*** Begin section ***

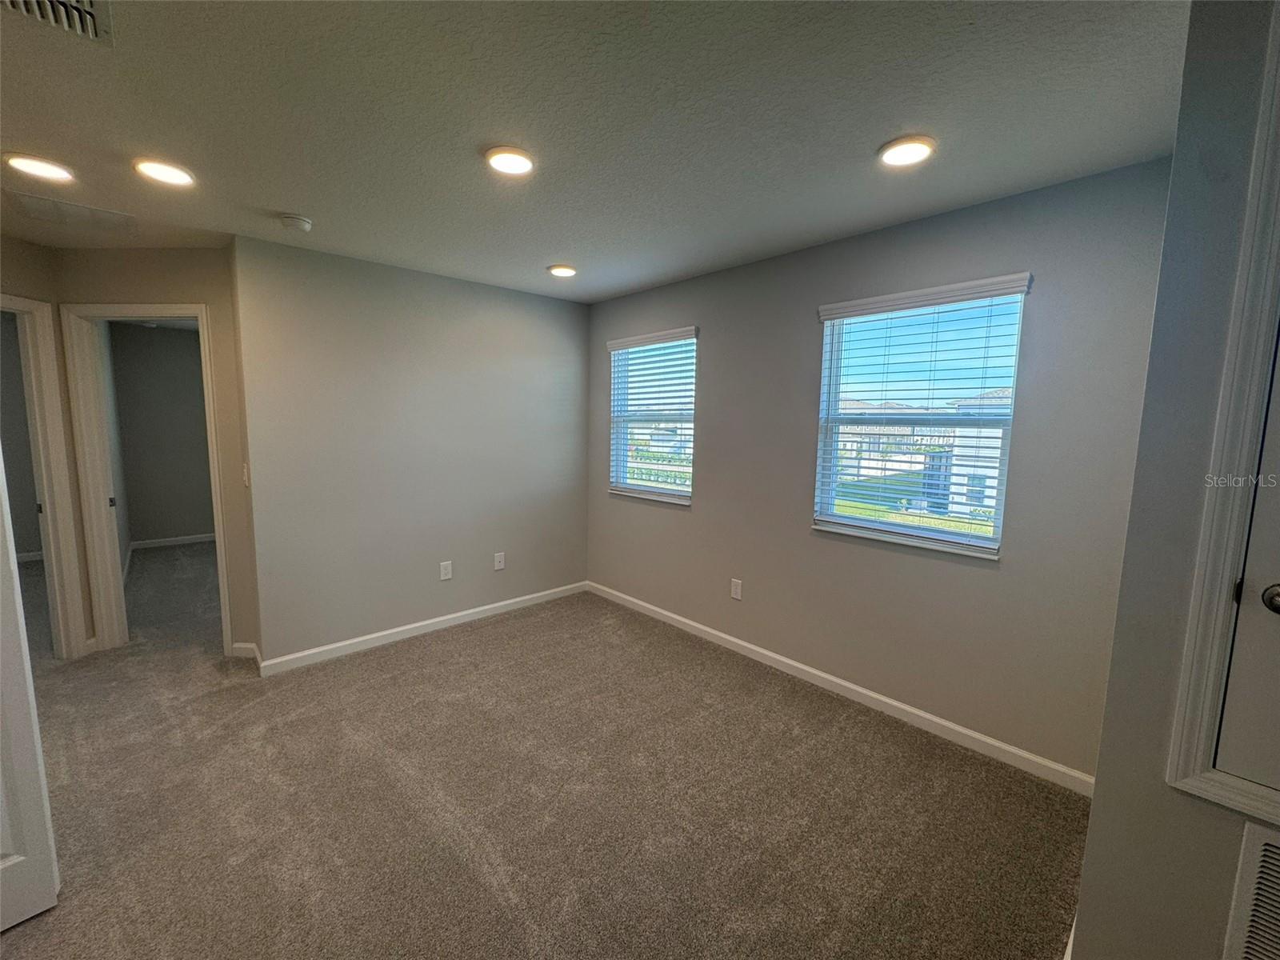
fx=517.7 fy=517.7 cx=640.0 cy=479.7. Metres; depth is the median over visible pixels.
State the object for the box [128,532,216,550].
baseboard
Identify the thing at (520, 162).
recessed light
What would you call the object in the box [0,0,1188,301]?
ceiling
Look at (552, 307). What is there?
back wall
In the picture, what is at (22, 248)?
left wall
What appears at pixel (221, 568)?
door frame
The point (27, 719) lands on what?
white door
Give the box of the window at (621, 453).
[607,329,696,504]
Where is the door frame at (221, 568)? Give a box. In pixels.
[60,300,234,659]
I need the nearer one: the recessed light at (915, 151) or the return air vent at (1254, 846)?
the return air vent at (1254, 846)
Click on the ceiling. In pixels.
(269, 202)
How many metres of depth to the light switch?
2.94 m
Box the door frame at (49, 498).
[3,292,90,658]
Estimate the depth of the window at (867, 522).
2.62 m
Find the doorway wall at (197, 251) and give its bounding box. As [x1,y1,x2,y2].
[49,244,261,663]
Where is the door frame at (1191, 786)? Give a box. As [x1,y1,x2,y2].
[1164,1,1279,826]
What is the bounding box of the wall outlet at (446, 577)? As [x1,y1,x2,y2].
[439,560,452,580]
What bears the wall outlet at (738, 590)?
attached to the window wall at (722, 340)
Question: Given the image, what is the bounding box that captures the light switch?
[241,462,250,486]
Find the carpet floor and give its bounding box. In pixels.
[0,545,1083,959]
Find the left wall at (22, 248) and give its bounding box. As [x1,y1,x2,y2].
[0,233,89,668]
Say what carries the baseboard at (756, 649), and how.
attached to the window wall at (722, 340)
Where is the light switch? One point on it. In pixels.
(245, 474)
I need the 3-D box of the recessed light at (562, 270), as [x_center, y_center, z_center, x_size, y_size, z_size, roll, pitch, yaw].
[-0.499,-1.337,3.317,0.196,0.018,0.195,-5,9,-43]
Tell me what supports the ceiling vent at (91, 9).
in the ceiling
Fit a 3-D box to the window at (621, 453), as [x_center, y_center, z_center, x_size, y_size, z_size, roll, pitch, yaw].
[0.101,-0.458,3.945,0.129,1.218,0.910,-5,9,-43]
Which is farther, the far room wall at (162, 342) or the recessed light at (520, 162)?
the far room wall at (162, 342)
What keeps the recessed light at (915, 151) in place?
in the ceiling
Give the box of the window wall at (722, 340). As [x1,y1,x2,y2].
[584,155,1178,785]
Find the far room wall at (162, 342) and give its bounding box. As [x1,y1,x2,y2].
[105,322,213,546]
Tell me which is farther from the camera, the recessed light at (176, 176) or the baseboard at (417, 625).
the baseboard at (417, 625)
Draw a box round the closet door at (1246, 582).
[1213,328,1279,795]
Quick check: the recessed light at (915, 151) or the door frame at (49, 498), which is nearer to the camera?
the recessed light at (915, 151)
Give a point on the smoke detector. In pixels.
(293, 222)
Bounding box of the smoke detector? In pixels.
[278,212,312,232]
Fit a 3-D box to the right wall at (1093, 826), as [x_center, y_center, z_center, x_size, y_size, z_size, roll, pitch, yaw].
[1.781,0.232,0.618,0.277,2.467,1.856,-5,9,-43]
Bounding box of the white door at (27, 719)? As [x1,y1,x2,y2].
[0,453,60,938]
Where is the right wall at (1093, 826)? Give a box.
[1072,0,1279,959]
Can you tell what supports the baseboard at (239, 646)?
attached to the doorway wall at (197, 251)
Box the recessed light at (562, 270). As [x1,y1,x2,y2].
[547,264,577,277]
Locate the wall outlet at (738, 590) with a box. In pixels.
[729,577,743,599]
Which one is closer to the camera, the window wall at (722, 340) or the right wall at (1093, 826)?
the right wall at (1093, 826)
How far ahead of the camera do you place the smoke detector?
2.50 m
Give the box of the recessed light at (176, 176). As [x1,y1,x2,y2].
[132,157,196,187]
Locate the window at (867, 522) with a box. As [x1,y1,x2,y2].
[811,274,1030,560]
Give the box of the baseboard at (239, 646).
[232,641,260,663]
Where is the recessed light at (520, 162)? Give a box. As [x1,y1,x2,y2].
[484,145,535,175]
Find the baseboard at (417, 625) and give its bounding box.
[255,580,587,675]
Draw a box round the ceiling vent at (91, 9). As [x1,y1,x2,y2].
[0,0,113,45]
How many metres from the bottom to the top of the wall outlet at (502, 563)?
0.134 m
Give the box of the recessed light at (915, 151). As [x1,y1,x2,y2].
[877,134,935,166]
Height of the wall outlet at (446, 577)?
0.130 m
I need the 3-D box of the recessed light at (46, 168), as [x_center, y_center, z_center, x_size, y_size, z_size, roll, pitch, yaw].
[-2.338,-1.215,2.019,0.192,0.015,0.192,-5,9,-43]
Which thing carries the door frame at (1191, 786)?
attached to the right wall at (1093, 826)
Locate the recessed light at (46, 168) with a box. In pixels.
[5,152,75,182]
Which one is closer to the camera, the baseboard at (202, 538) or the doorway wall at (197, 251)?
the doorway wall at (197, 251)
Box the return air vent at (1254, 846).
[1223,820,1279,959]
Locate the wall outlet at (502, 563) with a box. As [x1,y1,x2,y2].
[492,552,505,570]
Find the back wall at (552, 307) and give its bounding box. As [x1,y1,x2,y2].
[232,235,591,666]
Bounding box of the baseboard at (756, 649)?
[584,580,1097,795]
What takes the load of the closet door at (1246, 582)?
in the right wall at (1093, 826)
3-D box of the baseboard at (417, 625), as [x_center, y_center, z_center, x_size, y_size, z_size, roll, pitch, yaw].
[-1.331,1.011,3.777,2.323,0.089,0.014,-5,9,-43]

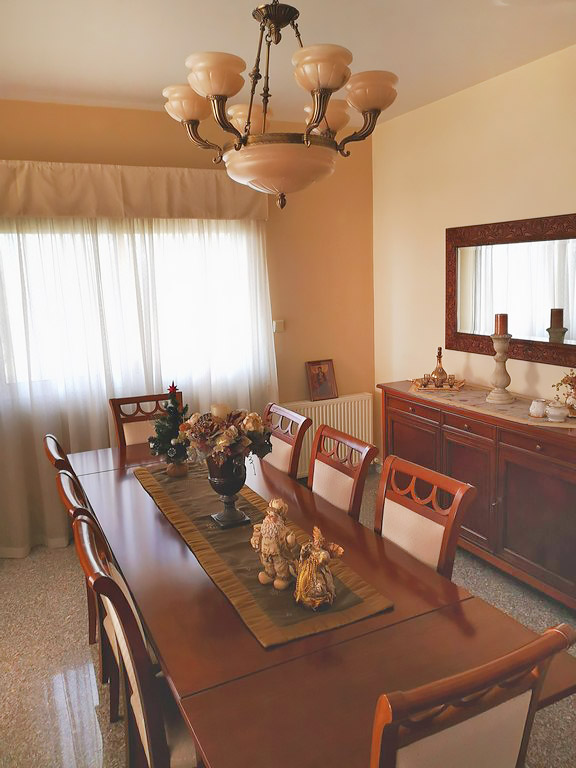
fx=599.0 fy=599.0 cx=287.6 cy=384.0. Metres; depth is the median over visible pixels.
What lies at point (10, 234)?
window
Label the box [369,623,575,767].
dining chair
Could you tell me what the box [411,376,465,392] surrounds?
tray
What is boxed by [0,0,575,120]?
ceiling
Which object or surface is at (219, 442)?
flower arrangement
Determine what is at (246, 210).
curtain valance
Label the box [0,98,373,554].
back wall
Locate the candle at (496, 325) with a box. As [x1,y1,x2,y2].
[494,313,507,334]
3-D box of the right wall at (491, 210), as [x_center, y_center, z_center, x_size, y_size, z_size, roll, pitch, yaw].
[1.841,-0.219,2.484,0.142,2.742,5.128,-7,11,-25]
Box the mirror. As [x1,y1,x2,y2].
[446,212,575,369]
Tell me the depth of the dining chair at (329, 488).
2.51 m
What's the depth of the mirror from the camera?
3.39 m
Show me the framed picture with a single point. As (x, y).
(325, 391)
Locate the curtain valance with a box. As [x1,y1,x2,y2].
[0,159,263,222]
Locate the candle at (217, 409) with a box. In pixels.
[210,403,229,419]
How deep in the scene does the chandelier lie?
1.77 m
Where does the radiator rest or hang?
attached to the back wall at (143, 112)
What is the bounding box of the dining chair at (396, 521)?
[373,454,475,579]
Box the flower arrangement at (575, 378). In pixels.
[551,370,575,415]
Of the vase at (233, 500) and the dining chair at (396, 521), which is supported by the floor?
the dining chair at (396, 521)
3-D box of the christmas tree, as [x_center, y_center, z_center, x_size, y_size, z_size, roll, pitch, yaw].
[-0.546,0.208,2.824,0.224,0.428,0.225,2,11,18]
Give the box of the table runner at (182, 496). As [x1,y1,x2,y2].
[132,460,393,648]
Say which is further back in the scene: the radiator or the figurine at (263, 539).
the radiator
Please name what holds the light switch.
attached to the back wall at (143, 112)
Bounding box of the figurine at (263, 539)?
[250,498,298,590]
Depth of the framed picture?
4.56 m
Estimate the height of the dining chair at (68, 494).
0.975 m
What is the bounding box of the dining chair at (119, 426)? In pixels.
[109,390,181,448]
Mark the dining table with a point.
(375, 620)
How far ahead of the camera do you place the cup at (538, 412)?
2.96 m
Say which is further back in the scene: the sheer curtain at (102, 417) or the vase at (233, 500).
the sheer curtain at (102, 417)
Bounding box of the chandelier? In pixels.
[162,0,397,212]
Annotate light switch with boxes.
[273,320,284,332]
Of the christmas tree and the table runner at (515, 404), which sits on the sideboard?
the table runner at (515, 404)
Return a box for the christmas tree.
[149,383,190,477]
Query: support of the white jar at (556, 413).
on the table runner at (515, 404)
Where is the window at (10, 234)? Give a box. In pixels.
[0,221,264,390]
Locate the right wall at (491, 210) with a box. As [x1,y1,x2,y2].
[372,43,575,464]
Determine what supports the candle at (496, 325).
on the candle holder at (504, 360)
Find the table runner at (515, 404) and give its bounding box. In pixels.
[409,380,575,429]
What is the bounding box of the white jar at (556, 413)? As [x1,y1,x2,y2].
[546,401,568,421]
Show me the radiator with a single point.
(317, 420)
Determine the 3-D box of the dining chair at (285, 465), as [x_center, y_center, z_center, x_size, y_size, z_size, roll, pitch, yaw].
[-0.207,0.635,3.045,0.533,0.981,0.465,-7,11,-25]
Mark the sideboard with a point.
(540, 491)
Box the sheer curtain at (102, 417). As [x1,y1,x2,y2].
[0,210,276,555]
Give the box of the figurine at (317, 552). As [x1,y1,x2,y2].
[293,525,343,609]
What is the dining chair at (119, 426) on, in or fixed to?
on the floor
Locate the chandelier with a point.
(323, 113)
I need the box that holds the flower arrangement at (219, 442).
[180,404,273,466]
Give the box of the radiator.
[279,393,375,476]
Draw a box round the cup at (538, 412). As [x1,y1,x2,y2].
[529,398,547,417]
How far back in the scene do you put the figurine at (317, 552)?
1.65 m
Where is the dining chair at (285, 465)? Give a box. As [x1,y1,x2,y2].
[262,402,311,478]
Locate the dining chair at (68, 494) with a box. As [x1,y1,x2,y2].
[54,466,122,721]
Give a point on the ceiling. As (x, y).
(160, 78)
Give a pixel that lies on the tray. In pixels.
(428, 389)
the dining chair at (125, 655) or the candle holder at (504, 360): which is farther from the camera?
the candle holder at (504, 360)
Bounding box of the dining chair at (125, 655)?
[72,513,199,767]
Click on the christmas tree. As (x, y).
(162, 433)
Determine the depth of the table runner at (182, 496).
1.89 m
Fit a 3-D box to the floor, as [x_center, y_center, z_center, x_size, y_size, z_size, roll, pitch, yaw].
[0.012,1.371,1.976,4.151,0.102,5.104,-7,11,-25]
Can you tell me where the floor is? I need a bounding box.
[0,472,575,767]
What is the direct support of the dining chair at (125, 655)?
on the floor
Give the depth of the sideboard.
3.07 m
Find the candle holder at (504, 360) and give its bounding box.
[486,332,513,404]
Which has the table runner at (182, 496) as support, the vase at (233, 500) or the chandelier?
the vase at (233, 500)
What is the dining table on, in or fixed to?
on the floor
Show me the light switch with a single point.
(280, 326)
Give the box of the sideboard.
[378,381,575,608]
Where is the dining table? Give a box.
[69,438,575,767]
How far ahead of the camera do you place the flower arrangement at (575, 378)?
2.95 m
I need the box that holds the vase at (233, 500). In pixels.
[206,453,249,528]
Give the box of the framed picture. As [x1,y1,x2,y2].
[306,359,338,400]
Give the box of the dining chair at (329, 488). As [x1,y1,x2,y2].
[307,425,377,521]
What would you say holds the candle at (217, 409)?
in the flower arrangement at (219, 442)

*** End section ***

Work instruction: Find each line above that contains "visible", and copy those lines.

Answer box:
fx=517.7 fy=517.7 cx=640.0 cy=479.7. Metres; depth is the median over visible pixels.
fx=599.0 fy=599.0 cx=287.6 cy=384.0. Metres; depth is the median over visible pixels.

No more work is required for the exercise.